Saturday, November 20, 2010

Following Time (Also: Time's Following Me)

I'm still puzzling over the nature of time.  I can't help but think of relativity in an Einstein-ian sense, specifically time dilation; the theory of relativity seems to suggest that time is subjective.  I was listening to the Radiolab podcast called "Falling" and in the first section they talk to a neuroscientist named David Eagleman author of several books about life and living and death and dying (I realize that's an accurate description of pretty much anything in the world…).  He talks about that life-or-death moment, when you fall off a roof (as he did) or when you're on an out-of-control horse (like me) and time seems to slow down.  You know how they say "his life flashed before his eyes?"  Well, first of all, I suspect the whole "life flashing" thing is the surreal quality those last moments have, and how it looks like your world is suddenly lit by a strobelight, not that you actually see discrete events in your life; and your life can "flash before your eyes" even if you don't end up dying.  For instance, I'm still here (you'll just have to believe me on this one) and I've had life-flashing experiences, actually several times, I think.

Point is, the world seems to slow down.  But Eagleman says that our brains aren't working any faster to make that happen, like a slo-mo camera would.  We aren't shooting in more frames-per-second, in other words.  What is happening, he says, is that our memory kicks into overdrive.  Say you're living a normal ten seconds; you're walking along the sidewalk and your memory logs ten individual things (we're <i>way</i> oversimplifying, but…) like the singing of a bird and the bite of the wind, etc.  Suddenly a car swerves off the road and is driving over curb and grass and sidewalk and heading straight for you.  Your world "slows down" and over the next ten seconds, when a car is rapidly bearing down on you, it feels like you have ten minutes to think "oh, that car's going to hit me, I'd better get out of the way."  And you do, and the ten seconds pass, and later you tell people that time slowed down and you were able to react.  But Eagleman's saying that we don't work like slow-motion cameras and what's actually happening is you're remembering more and it makes the time feel longer.  Remember how you were just walking for ten seconds and you remembered ten things?  Well, in the ten seconds you're facing the car you remember twenty things; in addition to the birdsong and autumn air you remember the tang of woodsmoke on your tongue and the exact shade of the sky and look on the driver's face.  Since you're only used to remembering ten things in ten seconds, remembering twenty things makes it seem like twenty seconds; time has not slowed down, but neither have you sped up.  Normally these twenty things would pass into our memories via our senses, but they would not make it to any sort of long-term memory.  We can't remember things that are in our working memory for virtually any time at all, so we forget all the superfluous things.

The theory is that this is a survival instinct; when you're a furry little creature getting chased by a big, slavering wolf, it's advantageous to your immediate and future survival to remember all the details.  If "time slows down," in a sense, you will be able to think about evasion and escape.  If you remember it, it can help you in the future to avoid or survive this type of situation.
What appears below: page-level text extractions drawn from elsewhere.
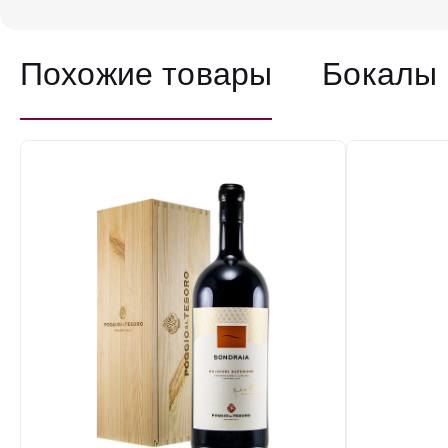
Похожие товары
Бокалы 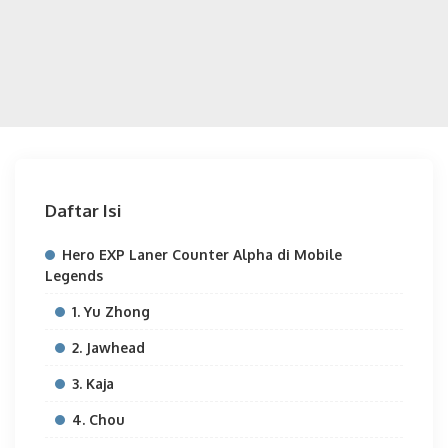
Daftar Isi
Hero EXP Laner Counter Alpha di Mobile
Legends
1. Yu Zhong
2. Jawhead
3. Kaja
4. Chou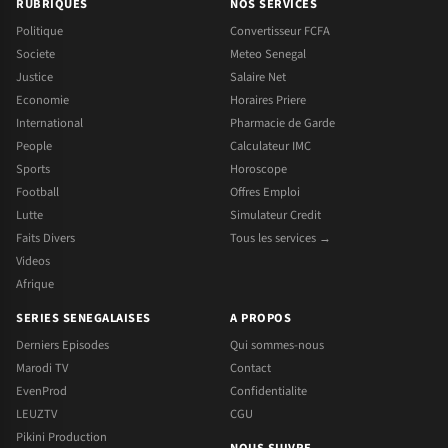
RUBRIQUES
NOS SERVICES
Politique
Convertisseur FCFA
Societe
Meteo Senegal
Justice
Salaire Net
Economie
Horaires Priere
International
Pharmacie de Garde
People
Calculateur IMC
Sports
Horoscope
Football
Offres Emploi
Lutte
Simulateur Credit
Faits Divers
Tous les services →
Videos
Afrique
SERIES SENEGALAISES
A PROPOS
Derniers Episodes
Qui sommes-nous
Marodi TV
Contact
EvenProd
Confidentialite
LEUZTV
CGU
Pikini Production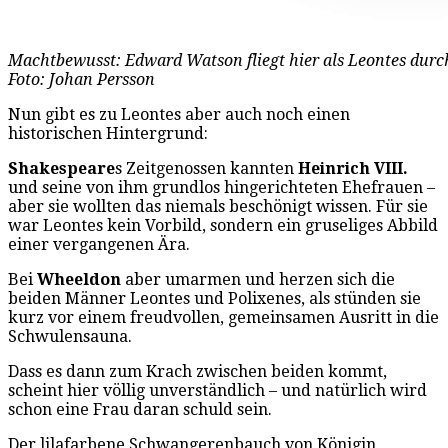
Machtbewusst: Edward Watson fliegt hier als Leontes durc
Foto: Johan Persson
Nun gibt es zu Leontes aber auch noch einen
historischen Hintergrund:
Shakespeare
s Zeitgenossen kannten
Heinrich VIII.
und seine von ihm grundlos hingerichteten Ehefrauen –
aber sie wollten das niemals beschönigt wissen. Für sie
war Leontes kein Vorbild, sondern ein gruseliges Abbild
einer vergangenen Ära.
Bei
Wheeldon
aber umarmen und herzen sich die
beiden Männer Leontes und Polixenes, als stünden sie
kurz vor einem freudvollen, gemeinsamen Ausritt in die
Schwulensauna.
Dass es dann zum Krach zwischen beiden kommt,
scheint hier völlig unverständlich – und natürlich wird
schon eine Frau daran schuld sein.
Der lilafarbene Schwangerenbauch von Königin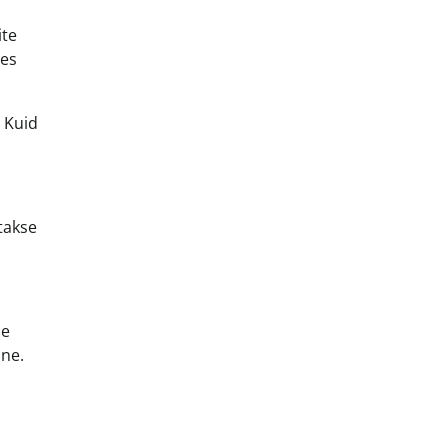
ite
des
. Kuid
takse
de
ine.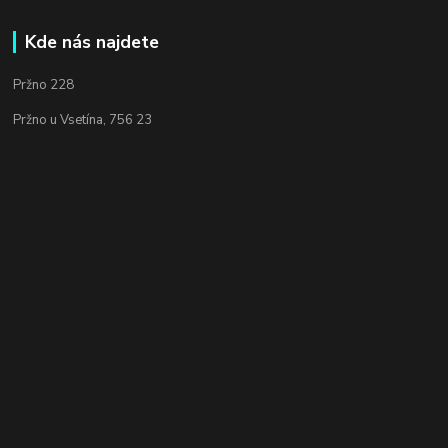
Kde nás najdete
Pržno 228
Pržno u Vsetína, 756 23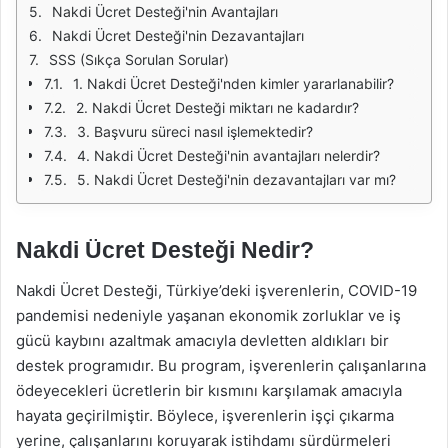
Nakdi Ücret Desteği'nin Avantajları
Nakdi Ücret Desteği'nin Dezavantajları
SSS (Sıkça Sorulan Sorular)
1. Nakdi Ücret Desteği'nden kimler yararlanabilir?
2. Nakdi Ücret Desteği miktarı ne kadardır?
3. Başvuru süreci nasıl işlemektedir?
4. Nakdi Ücret Desteği'nin avantajları nelerdir?
5. Nakdi Ücret Desteği'nin dezavantajları var mı?
Nakdi Ücret Desteği Nedir?
Nakdi Ücret Desteği, Türkiye’deki işverenlerin, COVID-19
pandemisi nedeniyle yaşanan ekonomik zorluklar ve iş
gücü kaybını azaltmak amacıyla devletten aldıkları bir
destek programıdır. Bu program, işverenlerin çalışanlarına
ödeyecekleri ücretlerin bir kısmını karşılamak amacıyla
hayata geçirilmiştir. Böylece, işverenlerin işçi çıkarma
yerine, çalışanlarını koruyarak istihdamı sürdürmeleri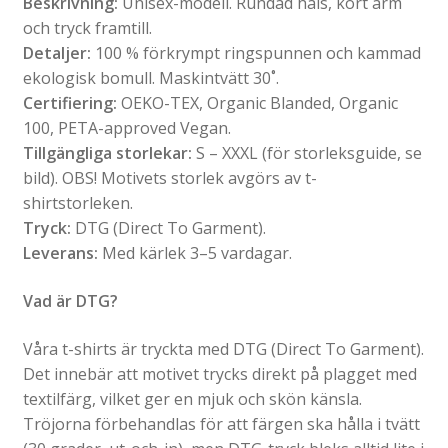
Beskrivning:
Unisex-modell. Rundad hals, kort ärm
och tryck framtill.
Detaljer:
100 % förkrympt ringspunnen och kammad
ekologisk bomull. Maskintvätt 30˚.
Certifiering:
OEKO-TEX, Organic Blanded, Organic
100, PETA-approved Vegan.
Tillgängliga storlekar:
S – XXXL (för storleksguide, se
bild). OBS! Motivets storlek avgörs av t-
shirtstorleken.
Tryck:
DTG (Direct To Garment).
Leverans:
Med kärlek 3–5 vardagar.
Vad är DTG?
Våra t-shirts är tryckta med DTG (Direct To Garment).
Det innebär att motivet trycks direkt på plagget med
textilfärg, vilket ger en mjuk och skön känsla.
Tröjorna förbehandlas för att färgen ska hålla i tvätt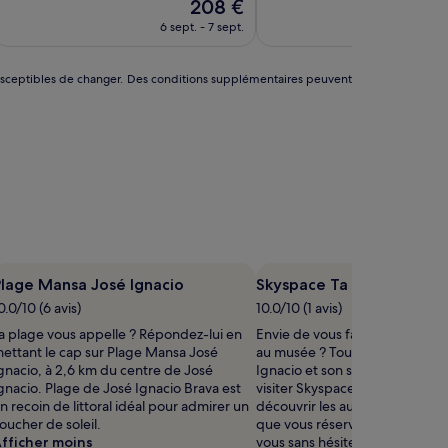
Le
208 €
10,
10,
nouveau
Excellent,
Exceptionnel,
6 sept. - 7 sept.
2 sep
prix
(64)
(14)
est
de
nt susceptibles de changer. Des conditions supplémentaires peuvent
208 €
lage Mansa José Ignacio
Skyspace Ta Khut
0.0/10 (6 avis)
10.0/10 (1 avis)
a plage vous appelle ? Répondez-lui en
Envie de vous faire plaisir avec
ettant le cap sur Plage Mansa José
au musée ? Tournez-vous vers
gnacio, à 2,6 km du centre de José
Ignacio et son superbe centre-
gnacio. Plage de José Ignacio Brava est
visiter Skyspace Ta Khut. Envie
n recoin de littoral idéal pour admirer un
découvrir les autres pépites cul
oucher de soleil.
que vous réserve José Ignacio
fficher moins
vous sans hésiter vers Plage d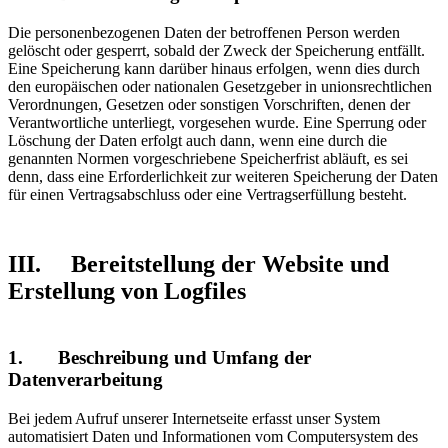
Die personenbezogenen Daten der betroffenen Person werden
gelöscht oder gesperrt, sobald der Zweck der Speicherung entfällt.
Eine Speicherung kann darüber hinaus erfolgen, wenn dies durch
den europäischen oder nationalen Gesetzgeber in unionsrechtlichen
Verordnungen, Gesetzen oder sonstigen Vorschriften, denen der
Verantwortliche unterliegt, vorgesehen wurde. Eine Sperrung oder
Löschung der Daten erfolgt auch dann, wenn eine durch die
genannten Normen vorgeschriebene Speicherfrist abläuft, es sei
denn, dass eine Erforderlichkeit zur weiteren Speicherung der Daten
für einen Vertragsabschluss oder eine Vertragserfüllung besteht.
III. Bereitstellung der Website und
Erstellung von Logfiles
1. Beschreibung und Umfang der
Datenverarbeitung
Bei jedem Aufruf unserer Internetseite erfasst unser System
automatisiert Daten und Informationen vom Computersystem des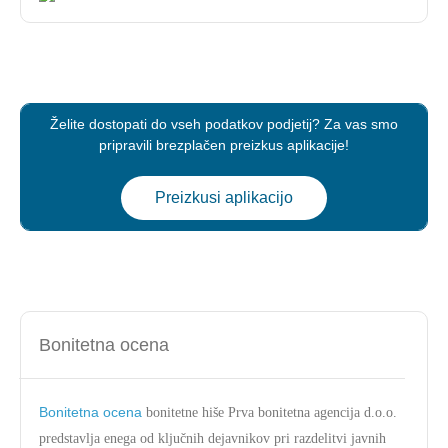
Želite dostopati do vseh podatkov podjetij? Za vas smo
pripravili brezplačen preizkus aplikacije!
Preizkusi aplikacijo
Bonitetna ocena
Bonitetna ocena
bonitetne hiše Prva bonitetna agencija d.o.o.
predstavlja enega od ključnih dejavnikov pri razdelitvi javnih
So how does this jive with my thoughts on time?

Hmmm… well, I think it reinforces my idea that time is an artifact of human perception.  If we can in a sense change time, than who's to say that time isn't changing?  No offense to David Eagleman, but he's human too.  Presumably.  That means that he has human perception, and the time that he observes/measures could be his perceived time.  My central argument is that there is no core, no one truth, so there can't be a right time.

I guess that wasn't a very long response, on my part.  Pretty simple, actually.  I really just wanted to tell y'all about a cool Radiolab episode I heard.  Seriously, go check it out!

1 comment:

smiling blue said...

Maybe you could take the whole "memory speeds up" thing one step further: not only do we remember more things that were happening during that near-death experience, but we can also remember things during those moments that came before. Hence, the "life flashing before your eyes" phenomenon....PS - love RadioLab.